> PROBLEM DETAILS
Going through the data below, please show each line containing the string "capolavoro".

=== Section Start ===

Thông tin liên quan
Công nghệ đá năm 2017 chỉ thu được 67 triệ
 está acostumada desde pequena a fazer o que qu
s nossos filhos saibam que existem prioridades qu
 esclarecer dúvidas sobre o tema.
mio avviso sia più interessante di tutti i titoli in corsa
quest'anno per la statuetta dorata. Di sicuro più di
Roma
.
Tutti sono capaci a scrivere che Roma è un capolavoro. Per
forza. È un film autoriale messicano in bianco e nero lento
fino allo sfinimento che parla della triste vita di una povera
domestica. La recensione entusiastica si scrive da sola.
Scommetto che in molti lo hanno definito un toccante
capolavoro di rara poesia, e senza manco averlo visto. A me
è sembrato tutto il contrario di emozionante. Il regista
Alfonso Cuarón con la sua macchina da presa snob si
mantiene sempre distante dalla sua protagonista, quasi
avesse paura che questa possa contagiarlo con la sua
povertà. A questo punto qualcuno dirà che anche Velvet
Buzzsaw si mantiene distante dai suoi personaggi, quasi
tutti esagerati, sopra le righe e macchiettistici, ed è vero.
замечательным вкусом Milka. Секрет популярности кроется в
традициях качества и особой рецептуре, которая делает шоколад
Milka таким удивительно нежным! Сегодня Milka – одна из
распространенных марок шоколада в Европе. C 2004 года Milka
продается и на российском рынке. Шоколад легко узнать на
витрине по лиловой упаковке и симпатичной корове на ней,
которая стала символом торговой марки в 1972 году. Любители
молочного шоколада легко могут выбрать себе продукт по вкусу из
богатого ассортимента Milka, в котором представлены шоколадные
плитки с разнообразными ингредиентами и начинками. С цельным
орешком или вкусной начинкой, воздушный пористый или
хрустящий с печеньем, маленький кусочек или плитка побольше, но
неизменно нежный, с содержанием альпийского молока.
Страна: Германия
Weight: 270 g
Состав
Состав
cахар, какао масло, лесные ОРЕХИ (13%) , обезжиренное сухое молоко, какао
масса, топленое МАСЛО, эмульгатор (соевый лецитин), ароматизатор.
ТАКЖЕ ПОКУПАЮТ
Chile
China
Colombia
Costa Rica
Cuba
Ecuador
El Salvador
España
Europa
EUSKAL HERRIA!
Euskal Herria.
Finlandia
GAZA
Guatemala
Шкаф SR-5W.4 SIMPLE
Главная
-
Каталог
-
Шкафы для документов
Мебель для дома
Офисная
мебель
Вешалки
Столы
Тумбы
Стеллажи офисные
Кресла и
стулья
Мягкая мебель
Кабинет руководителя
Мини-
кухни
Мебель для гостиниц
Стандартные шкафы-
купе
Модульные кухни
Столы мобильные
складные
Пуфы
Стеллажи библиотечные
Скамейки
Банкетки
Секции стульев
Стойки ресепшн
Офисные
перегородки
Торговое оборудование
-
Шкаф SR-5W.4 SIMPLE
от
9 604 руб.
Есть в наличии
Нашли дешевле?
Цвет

=== Section End ===

> EXERCISE SOLUTION
Tutti sono capaci a scrivere che Roma è un capolavoro. Per
capolavoro di rara poesia, e senza manco averlo visto. A me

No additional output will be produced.